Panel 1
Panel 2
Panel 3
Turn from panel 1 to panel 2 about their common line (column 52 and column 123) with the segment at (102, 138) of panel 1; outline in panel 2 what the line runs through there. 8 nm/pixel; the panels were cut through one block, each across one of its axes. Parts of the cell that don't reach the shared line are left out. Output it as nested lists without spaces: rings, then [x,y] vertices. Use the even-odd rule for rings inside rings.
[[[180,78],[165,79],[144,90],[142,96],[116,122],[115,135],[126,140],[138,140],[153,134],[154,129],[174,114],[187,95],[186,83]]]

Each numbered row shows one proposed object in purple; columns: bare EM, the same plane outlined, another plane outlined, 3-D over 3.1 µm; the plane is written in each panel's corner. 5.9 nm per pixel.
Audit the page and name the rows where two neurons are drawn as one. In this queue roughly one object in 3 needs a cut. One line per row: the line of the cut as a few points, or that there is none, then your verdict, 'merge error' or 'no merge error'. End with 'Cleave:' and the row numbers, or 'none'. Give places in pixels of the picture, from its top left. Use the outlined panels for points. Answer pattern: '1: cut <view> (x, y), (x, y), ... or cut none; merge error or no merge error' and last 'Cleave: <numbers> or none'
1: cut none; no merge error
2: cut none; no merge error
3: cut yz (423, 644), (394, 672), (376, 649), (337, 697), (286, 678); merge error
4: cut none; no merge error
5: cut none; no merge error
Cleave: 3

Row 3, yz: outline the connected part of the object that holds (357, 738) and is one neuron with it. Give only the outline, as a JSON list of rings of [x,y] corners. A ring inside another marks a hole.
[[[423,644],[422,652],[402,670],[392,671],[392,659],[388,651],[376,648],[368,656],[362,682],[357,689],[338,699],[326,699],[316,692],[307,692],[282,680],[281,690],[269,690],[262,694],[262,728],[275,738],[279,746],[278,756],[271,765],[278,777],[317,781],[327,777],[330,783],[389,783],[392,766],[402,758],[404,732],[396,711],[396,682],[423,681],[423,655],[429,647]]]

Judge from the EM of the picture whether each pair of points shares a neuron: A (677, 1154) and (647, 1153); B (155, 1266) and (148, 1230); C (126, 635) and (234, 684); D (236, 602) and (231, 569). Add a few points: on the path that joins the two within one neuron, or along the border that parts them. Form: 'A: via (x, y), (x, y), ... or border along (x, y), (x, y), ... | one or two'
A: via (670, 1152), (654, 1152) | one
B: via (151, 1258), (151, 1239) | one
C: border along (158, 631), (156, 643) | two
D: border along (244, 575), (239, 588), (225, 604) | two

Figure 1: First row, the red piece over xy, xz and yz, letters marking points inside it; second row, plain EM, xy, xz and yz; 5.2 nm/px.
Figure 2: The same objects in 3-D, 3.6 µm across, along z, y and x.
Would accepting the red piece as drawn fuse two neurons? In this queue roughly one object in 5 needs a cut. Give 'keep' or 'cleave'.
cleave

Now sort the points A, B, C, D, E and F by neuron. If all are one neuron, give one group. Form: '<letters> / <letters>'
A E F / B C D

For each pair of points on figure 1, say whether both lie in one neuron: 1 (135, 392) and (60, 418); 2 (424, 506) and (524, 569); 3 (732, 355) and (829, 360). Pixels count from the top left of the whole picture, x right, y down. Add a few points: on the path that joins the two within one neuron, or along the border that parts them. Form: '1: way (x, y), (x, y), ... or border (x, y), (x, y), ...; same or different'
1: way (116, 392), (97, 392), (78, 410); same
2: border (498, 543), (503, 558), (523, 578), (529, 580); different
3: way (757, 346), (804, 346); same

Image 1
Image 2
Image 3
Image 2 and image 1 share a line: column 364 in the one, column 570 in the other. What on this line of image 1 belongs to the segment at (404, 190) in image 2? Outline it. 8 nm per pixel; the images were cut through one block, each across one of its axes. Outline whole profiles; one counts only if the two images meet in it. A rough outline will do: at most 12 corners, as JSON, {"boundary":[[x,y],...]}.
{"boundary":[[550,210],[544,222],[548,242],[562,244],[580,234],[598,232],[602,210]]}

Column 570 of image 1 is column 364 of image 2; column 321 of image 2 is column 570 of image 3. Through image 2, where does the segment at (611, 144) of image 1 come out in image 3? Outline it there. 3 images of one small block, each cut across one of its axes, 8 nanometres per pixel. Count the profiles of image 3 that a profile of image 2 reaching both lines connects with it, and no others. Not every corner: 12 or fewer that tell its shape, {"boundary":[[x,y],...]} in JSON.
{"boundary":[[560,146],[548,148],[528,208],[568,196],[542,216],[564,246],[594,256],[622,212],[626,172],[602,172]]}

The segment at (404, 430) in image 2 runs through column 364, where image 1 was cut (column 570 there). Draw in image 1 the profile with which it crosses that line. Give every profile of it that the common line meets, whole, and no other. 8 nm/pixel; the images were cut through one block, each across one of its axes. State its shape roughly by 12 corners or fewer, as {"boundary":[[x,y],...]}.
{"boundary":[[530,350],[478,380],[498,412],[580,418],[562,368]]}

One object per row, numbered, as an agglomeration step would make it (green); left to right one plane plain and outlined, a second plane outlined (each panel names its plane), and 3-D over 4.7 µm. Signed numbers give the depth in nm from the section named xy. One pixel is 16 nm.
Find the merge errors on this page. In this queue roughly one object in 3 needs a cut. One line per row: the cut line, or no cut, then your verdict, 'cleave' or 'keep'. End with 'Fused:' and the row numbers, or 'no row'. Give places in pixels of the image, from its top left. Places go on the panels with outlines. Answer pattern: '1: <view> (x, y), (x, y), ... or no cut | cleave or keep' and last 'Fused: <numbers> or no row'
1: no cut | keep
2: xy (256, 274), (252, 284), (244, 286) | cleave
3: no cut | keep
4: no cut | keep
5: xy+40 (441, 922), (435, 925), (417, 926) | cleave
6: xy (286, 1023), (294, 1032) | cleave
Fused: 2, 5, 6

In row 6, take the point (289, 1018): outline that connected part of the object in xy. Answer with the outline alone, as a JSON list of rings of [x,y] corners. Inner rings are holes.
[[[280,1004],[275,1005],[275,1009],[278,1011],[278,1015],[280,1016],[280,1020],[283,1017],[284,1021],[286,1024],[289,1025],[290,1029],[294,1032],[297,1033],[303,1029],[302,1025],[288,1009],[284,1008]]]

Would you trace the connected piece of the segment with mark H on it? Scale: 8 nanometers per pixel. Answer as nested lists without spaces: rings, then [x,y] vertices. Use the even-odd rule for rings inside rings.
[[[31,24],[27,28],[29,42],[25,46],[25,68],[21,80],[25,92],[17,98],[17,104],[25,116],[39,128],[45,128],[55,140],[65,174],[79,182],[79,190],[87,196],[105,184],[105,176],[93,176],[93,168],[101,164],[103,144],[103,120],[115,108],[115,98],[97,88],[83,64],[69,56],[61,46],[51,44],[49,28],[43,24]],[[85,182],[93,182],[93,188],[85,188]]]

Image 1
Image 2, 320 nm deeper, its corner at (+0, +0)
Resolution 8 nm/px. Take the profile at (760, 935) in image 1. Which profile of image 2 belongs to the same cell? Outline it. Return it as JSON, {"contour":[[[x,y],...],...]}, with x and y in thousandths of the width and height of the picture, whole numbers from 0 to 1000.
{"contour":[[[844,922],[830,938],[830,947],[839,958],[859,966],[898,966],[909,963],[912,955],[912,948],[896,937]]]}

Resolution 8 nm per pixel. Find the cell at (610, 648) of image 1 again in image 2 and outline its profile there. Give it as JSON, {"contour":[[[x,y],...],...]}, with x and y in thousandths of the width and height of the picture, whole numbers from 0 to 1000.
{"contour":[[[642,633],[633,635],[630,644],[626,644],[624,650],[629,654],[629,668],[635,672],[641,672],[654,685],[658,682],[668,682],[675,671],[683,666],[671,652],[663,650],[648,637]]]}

What is being asked:
Figure out how many lines of the material include the string "numbered", and reply with only that figure.

Written solution:
2